When I started in software development, I gathered a huge amount of links, books, and articles to study, but I was never able to succeed.
I adopted a form of study where I separated all material about programming languages that I have, just for research.
Who never wanted to be a hacker one day? It was with this research that I arrived on some websites about assembly and machine language. I went through almost all the content it has, I really wanted to know how programming languages work. If you are a developer, you probably have a kind of yearning to understand how things work.
This study of assembly, registers, and processors got me thinking about the most modern programming languages, like C ++, Ruby, and Python.
I ended up dropping the hacker side and studying more about how a computer really works.
This area of compilers and interpreters is very complex. I wrote a compiler, after an interpreter, but it is nowhere near a good and intelligent interpreter. Let’s go through all the points that we need to know to write a simple interpreter. Just like I did with tiny-lang.
We will pass through how an interpreter works. If you want read the code before, just check the tiny-lang repository on Github.
Main Points
Before starting, I wrote a summary with the main points to be addressed:
1 — Introduction
2 — Flow and tokenizer
3 — Mathematical Expressions
4 — Control Modules and Structures
We will go through these modules in different posts.

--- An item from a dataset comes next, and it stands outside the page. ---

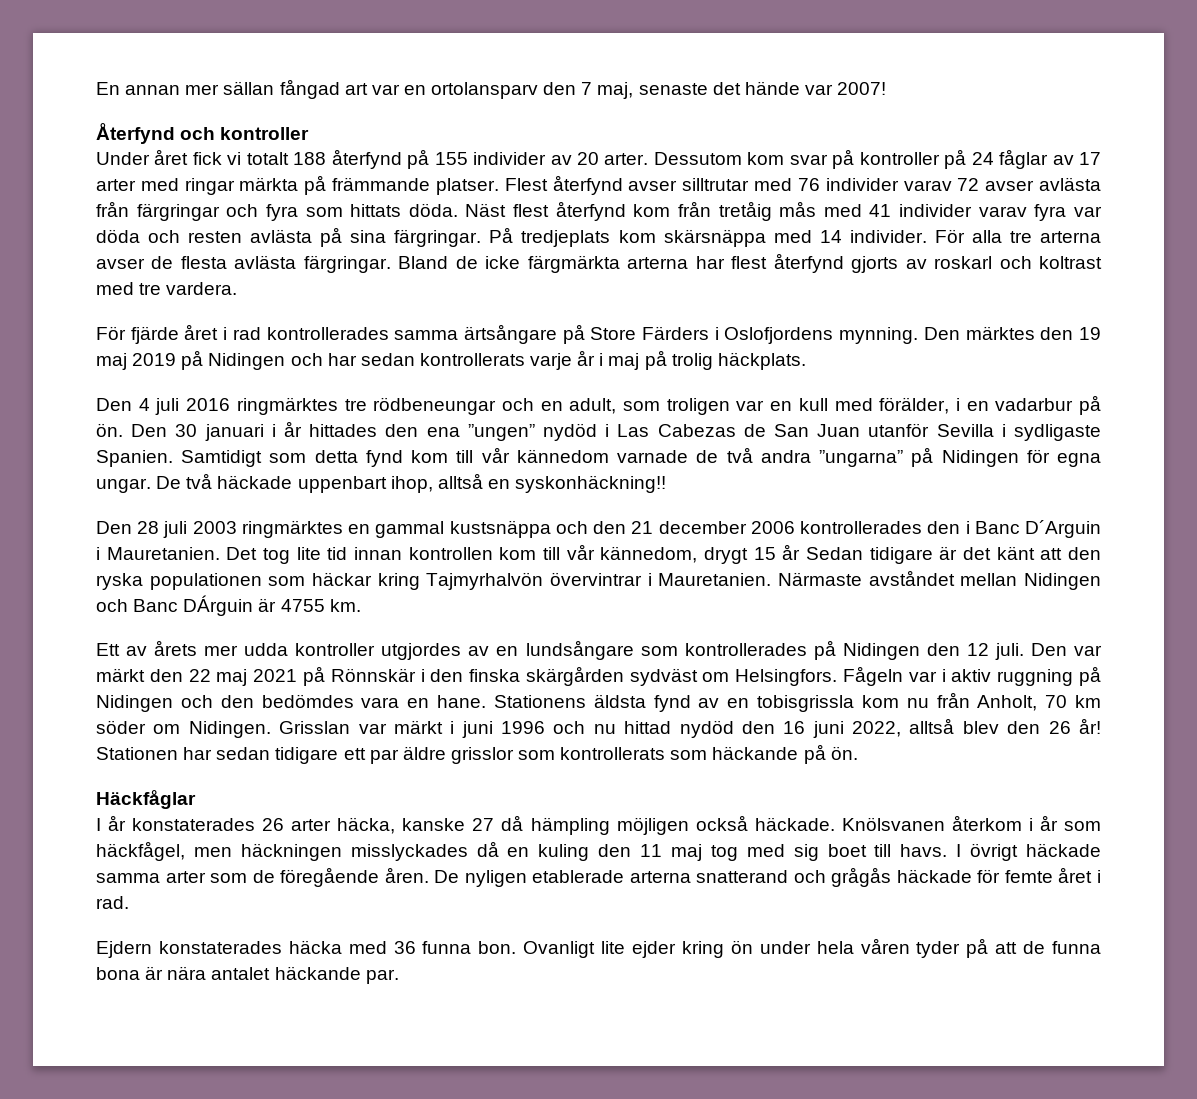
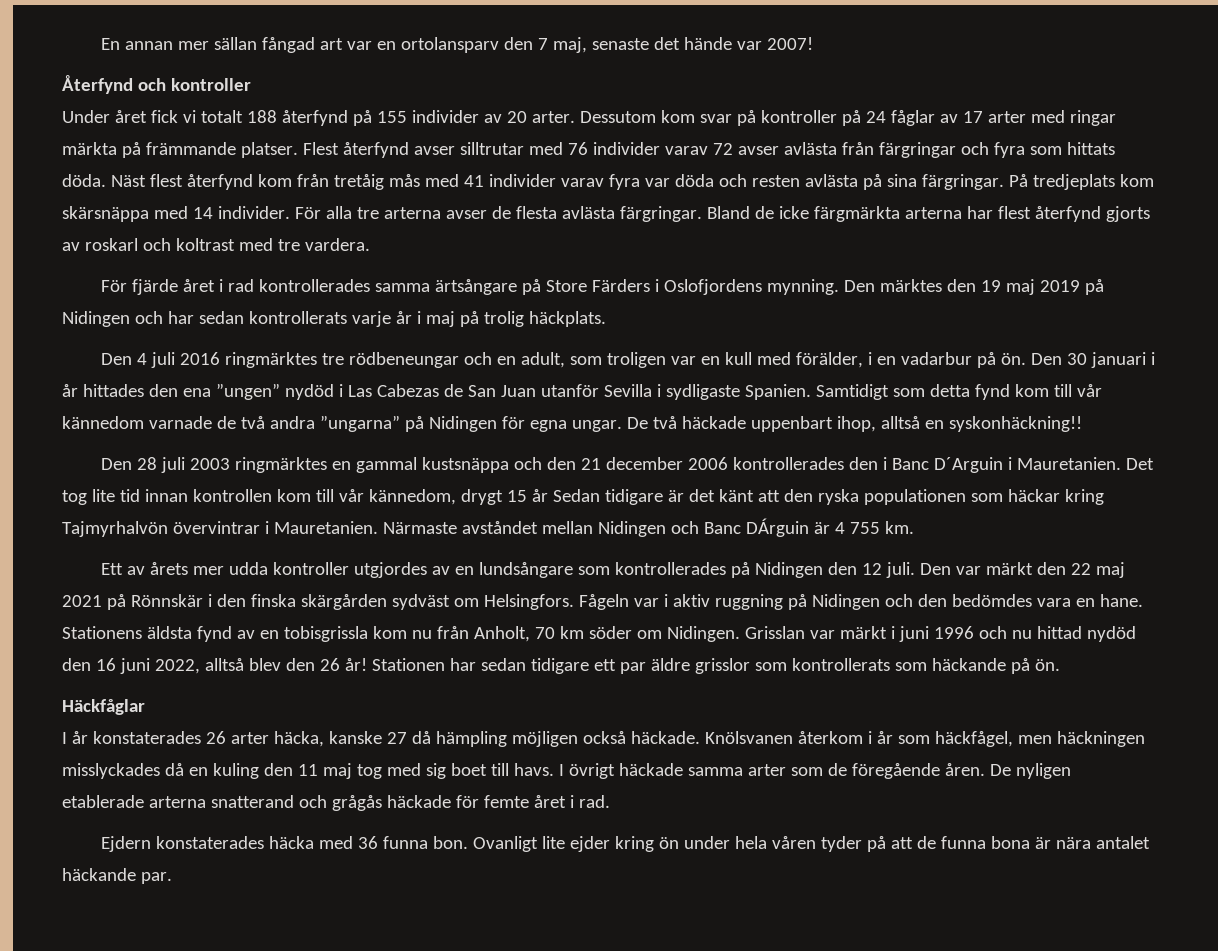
[280,599,325,612] 4755 -> [834,522,880,534] 4 755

How output file looks like
A compiler is developed to translate, in a humanized way, a machine language. In other words, generate assembly.

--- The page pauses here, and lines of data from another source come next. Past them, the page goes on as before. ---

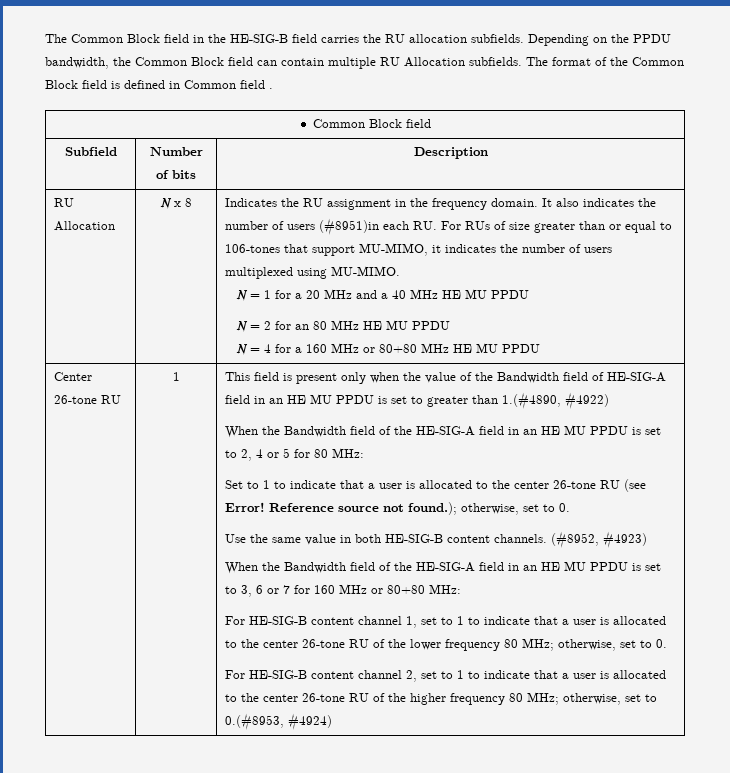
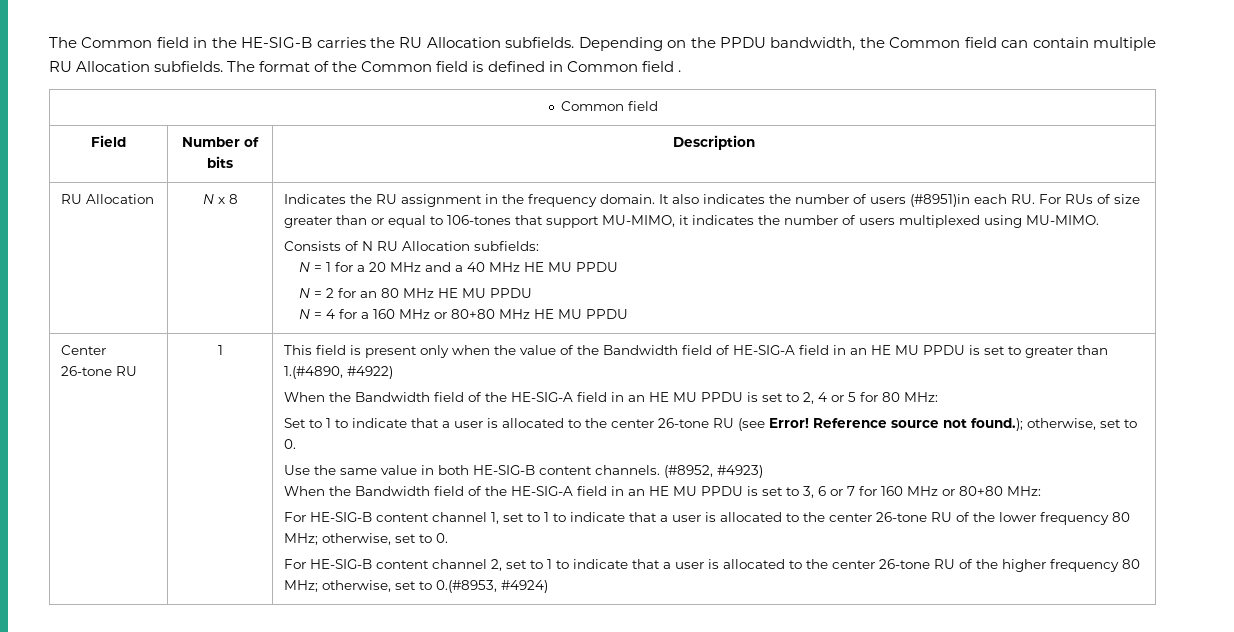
[127,34,160,43] Block -> (153, 42) none
[292,34,317,43] field -> (313, 42) none
[409,34,467,43] allocation -> [426,37,501,48] Allocation
[191,57,224,66] Block -> (961, 42) none
[45,80,78,89] Block -> (433, 66) none
[369,119,403,128] Block -> (625, 106) none
[64,147,117,156] Subfield -> [91,135,126,147] Field
(400, 271) none -> [283,241,539,251] // Consists of N RU Allocation subfields:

To see it in action, create a file called example.cpp with the following code:
int main(int argc, char *argv[]){ return 0; }
And now, compile like the following way.
g++ example.cpp -S
The -S argument generates the assembly without executing, open the example.s file and you will see the generated assembly code.
Compiled programming languages
A compiled language has to know which environment it is running with. Processor, operating system, 32 or 64 bits, all matters! Currently, the great advantage of writing a compiler is: “you need to write embedded software to run on a Marvel PX A310 processor”.

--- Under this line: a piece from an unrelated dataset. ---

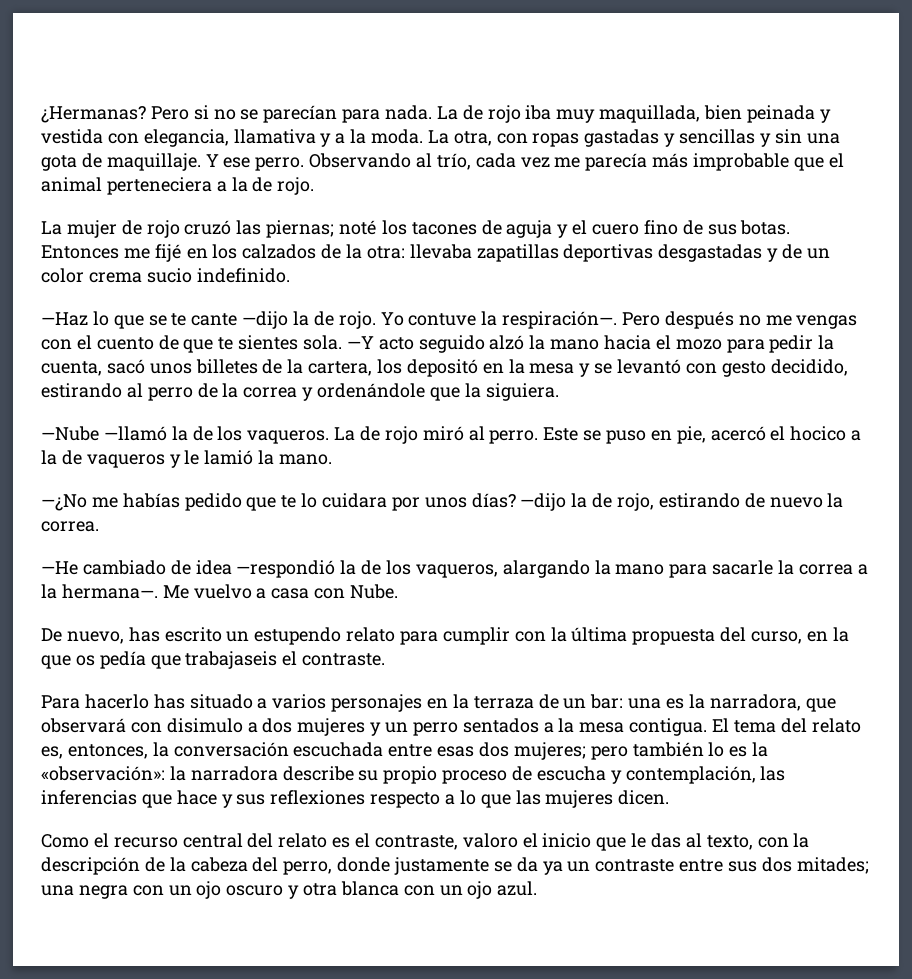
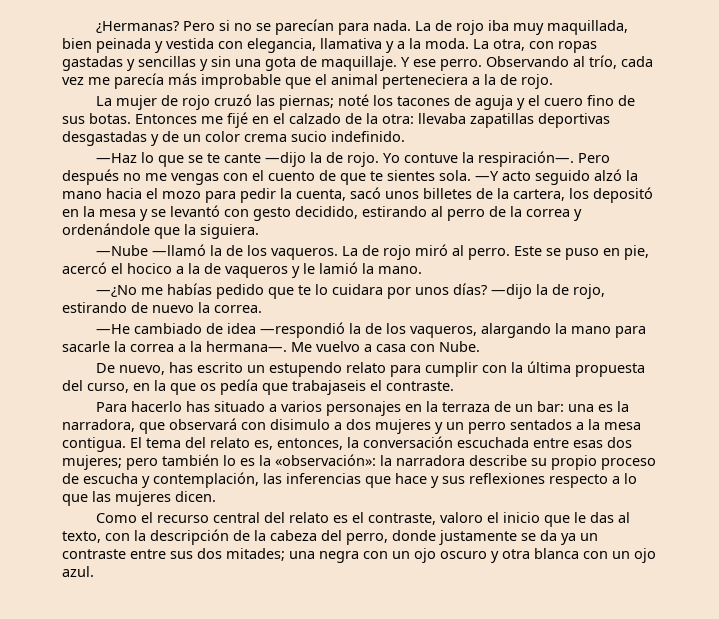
[212,244,317,259] los calzados -> [273,113,341,124] el calzado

You need to create a programming language that generates the assembly to run on this type of processor. Or build a C compiler to run on it.
Interpreted programming languages
The interpreted languages run in any environment (if supported), just install. Ruby has several interpreters (some them are compilers), you may have heard of them: MRI, JRuby, RubyMotion, and so on. Official interpreter is ruby/ruby.
They all use Ruby syntax and run in different environments. The code is interpreted (or compiled) for the desired platform.
C written in C
And that story of a good compiler/interpreter must be written in the language itself? It’s awesome! A language is interpreted first and then compiled. Take C for example, before it was an interpreter, and using this interpreter, the compiler was written.
Currently one of the best sources of research on compilers is the Dragon Book. I will also leave a bibliography of links that I have that can help you develop your compiler/interpreter.
Features Overview
A programming language must know how to solve mathematical expressions.
It is not just a sum, it is all operations and in order of priority. I can assure you that it is not an easy task. It is the minimum we need to start. Then we have assignments, control structures, and so on.
In the following posts, we will write an interpreter. Perform mathematical operations, we will have some control structures, we will implement analysis on the code to be executed, and leave it modular so that in the future we can write more structures, methods and improve the analysis. Exactly like tiny-lang is.
Set a starting point for your language. I like ruby-like (optional parentheses) and explicit expressions (1 + 2 + 3 + 4). If you prefer a lisp style, you can use a polish notation. Think about the details, describe examples of operations you want to perform.
If you want to get your hands dirty now, I suggest studying the tiny-lang source code and translating it into another language for non-English learners — Mandarim, maybe!?
Helping those who are just starting to program and don’t have the minimum knowledge in English would be a great idea.
Find the location of the lexemes for tokens and change the tokens that match: if, print, end, and so on.
Let’s built it
In the next post, we will build flow management and writing a simple tokenizer. For now, you can learn a little bit more about how assembly works and try to execute the Kompilator project. Kompilator stands for compiler in Polish. Since is a polish notation compiler, I just find the name funny.